What has happened as a result of this political fever, however, is a renewed engagement with online discourses and other channels of news. My cynicism regarding the panic and my dismissal of a broader paranoia is, in a sense, a shameful product of London’s particular form of “keep calm and carry on” attitude. Instead, his views, at present, are a mix of solid research with sprinklings of the conspiratorial and this feverishness seems analogous to the endemic itself. It is opening up a new fervency and new spaces for political consciousness to move into. Unlike the fever of Brexit, it is not an enclosing of a national subjectivity but instead an explicit perforation of its membrane by a noumenal threat. To racialise it, as many have done, is obviously mistaken and is as trustworthy a form of logical interconnection as the slump in sales of Corona beer. It is revealing and expending the bottom of a barreled unconscious. Once that’s spent, it’s punching through the bottom into something else.
Here we see the ways that an accelerating crisis is having a radical effect on subjective consciousness. Trump and Bernie have their projects but they are wishful thinking. Their projects cannot keep up with the speed of the spread of the virus, nor can our communicative infrastructures, through which delays in reporting are costing lives. From the silences, a new political imaginary emerges. Accelerationism re-acquires its valency as a form of Ballardian critique where the transformation of the subject by the pressure cooker of a dystopian society produces previously unimagined praxes of fugitivity.
You must do what you can to survive and, by surviving, you might just find yourself in a political position that you never thought you’d reach. Whether that is for the better or for the worse is dependent on how ready and prepared we are to let go of a system that is — now most explicitly — no longer working in our favour.
Update: Ed below the line coming in with some choice words from Gernot Wagner in the comments, illustrating the nature of our “accelerationist trolley problem”, courtesy of the New York Times: “Climate Change Has Lessons for Fighting the Coronavirus”:
“Gernot Wagner, a climate economist at New York University, called the virus ‘climate change on warp speed’.”

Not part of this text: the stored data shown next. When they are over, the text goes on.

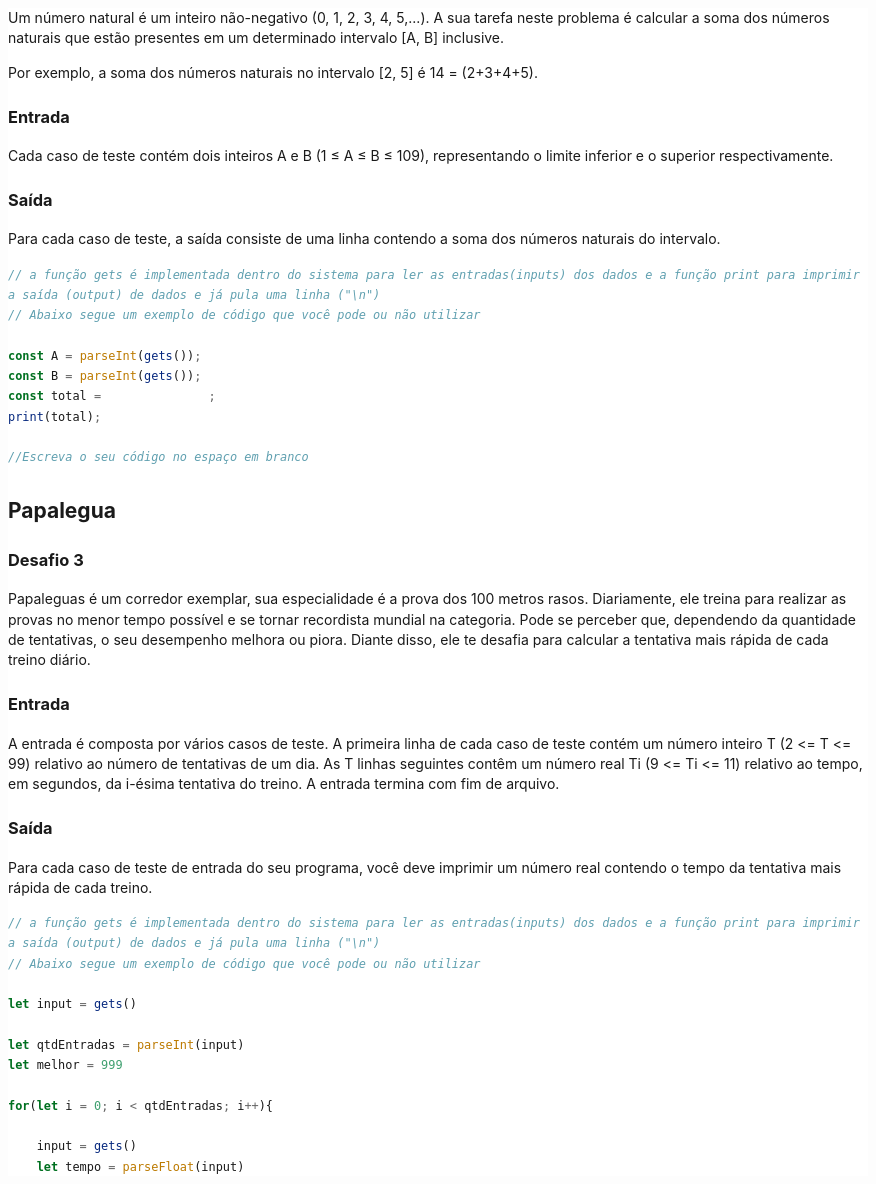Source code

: Um número natural é um inteiro não-negativo (0, 1, 2, 3, 4, 5,...). A sua tarefa neste problema é calcular a soma dos números naturais que estão presentes em um determinado intervalo [A, B] inclusive.

Por exemplo, a soma dos números naturais no intervalo [2, 5] é 14 = (2+3+4+5).

### Entrada

Cada caso de teste contém dois inteiros A e B (1 ≤ A ≤ B ≤ 109), representando o limite inferior e o superior respectivamente.

### Saída

Para cada caso de teste, a saída consiste de uma linha contendo a soma dos números naturais do intervalo.

```javascript
// a função gets é implementada dentro do sistema para ler as entradas(inputs) dos dados e a função print para imprimir a saída (output) de dados e já pula uma linha ("\n")
// Abaixo segue um exemplo de código que você pode ou não utilizar

const A = parseInt(gets());
const B = parseInt(gets());
const total =               ;
print(total);

//Escreva o seu código no espaço em branco

```


## Papalegua

### Desafio 3

Papaleguas é um corredor exemplar, sua especialidade é a prova dos 100 metros rasos. Diariamente, ele treina para realizar as provas no menor tempo possível e se tornar recordista mundial na categoria. Pode se perceber que, dependendo da quantidade de tentativas, o seu desempenho melhora ou piora. Diante disso, ele te desafia para calcular a tentativa mais rápida de cada treino diário.

### Entrada

A entrada é composta por vários casos de teste. A primeira linha de cada caso de teste contém um número inteiro T (2 <= T <= 99) relativo ao número de tentativas de um dia. As T linhas seguintes contêm um número real Ti (9 <= Ti <= 11) relativo ao tempo, em segundos, da i-ésima tentativa do treino. A entrada termina com fim de arquivo.

### Saída

Para cada caso de teste de entrada do seu programa, você deve imprimir um número real contendo o tempo da tentativa mais rápida de cada treino.

```javascript
// a função gets é implementada dentro do sistema para ler as entradas(inputs) dos dados e a função print para imprimir a saída (output) de dados e já pula uma linha ("\n")
// Abaixo segue um exemplo de código que você pode ou não utilizar

let input = gets()

let qtdEntradas = parseInt(input)
let melhor = 999

for(let i = 0; i < qtdEntradas; i++){
    
    input = gets()
    let tempo = parseFloat(input)
```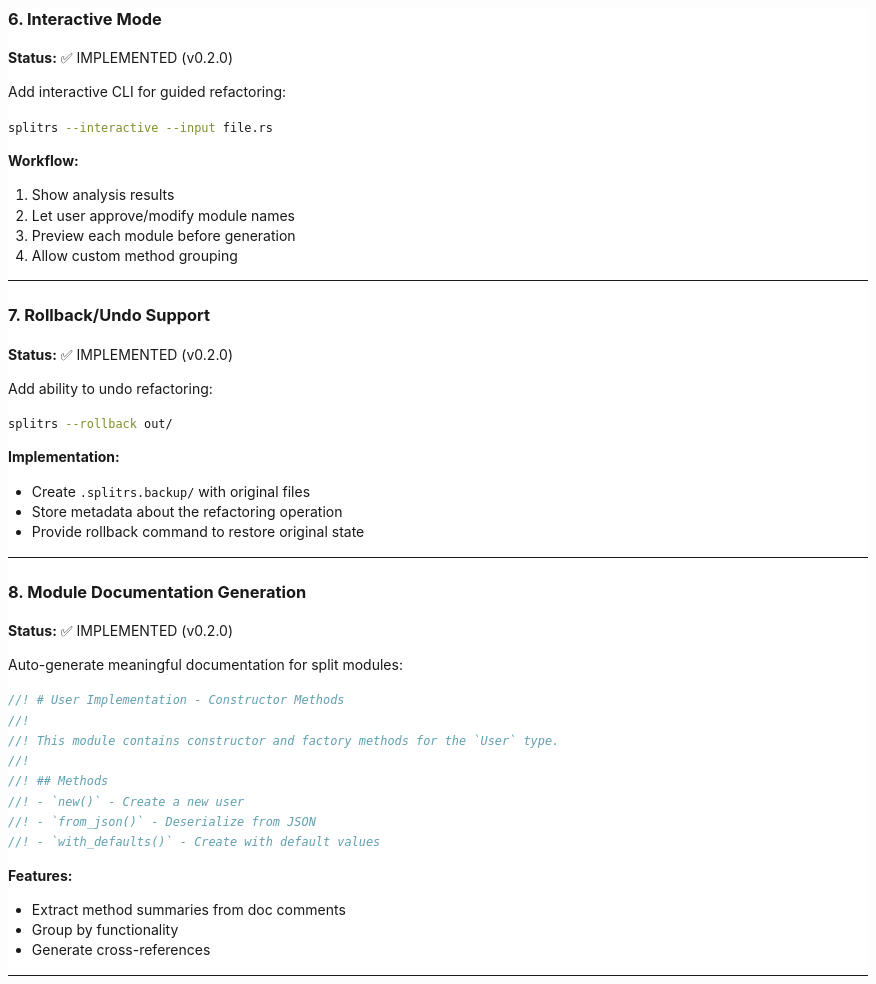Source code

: ### 6. Interactive Mode
**Status:** ✅ IMPLEMENTED (v0.2.0)

Add interactive CLI for guided refactoring:

```bash
splitrs --interactive --input file.rs
```

**Workflow:**
1. Show analysis results
2. Let user approve/modify module names
3. Preview each module before generation
4. Allow custom method grouping

---

### 7. Rollback/Undo Support
**Status:** ✅ IMPLEMENTED (v0.2.0)

Add ability to undo refactoring:

```bash
splitrs --rollback out/
```

**Implementation:**
- Create `.splitrs.backup/` with original files
- Store metadata about the refactoring operation
- Provide rollback command to restore original state

---

### 8. Module Documentation Generation
**Status:** ✅ IMPLEMENTED (v0.2.0)

Auto-generate meaningful documentation for split modules:

```rust
//! # User Implementation - Constructor Methods
//!
//! This module contains constructor and factory methods for the `User` type.
//!
//! ## Methods
//! - `new()` - Create a new user
//! - `from_json()` - Deserialize from JSON
//! - `with_defaults()` - Create with default values
```

**Features:**
- Extract method summaries from doc comments
- Group by functionality
- Generate cross-references

---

“‘We are evolutionarily wired for taking care of the here and now,’ Dr. Weber said. ‘We are bad at these decisions that require planning for the future’. That appears to be true even if the future isn’t so far away.”
“‘It’s costs today and benefits within days and weeks,’ Dr. Wagner said of the needed coronavirus measures. ‘Even though the time scale is compressed, we still apparently can’t figure out what to do’.”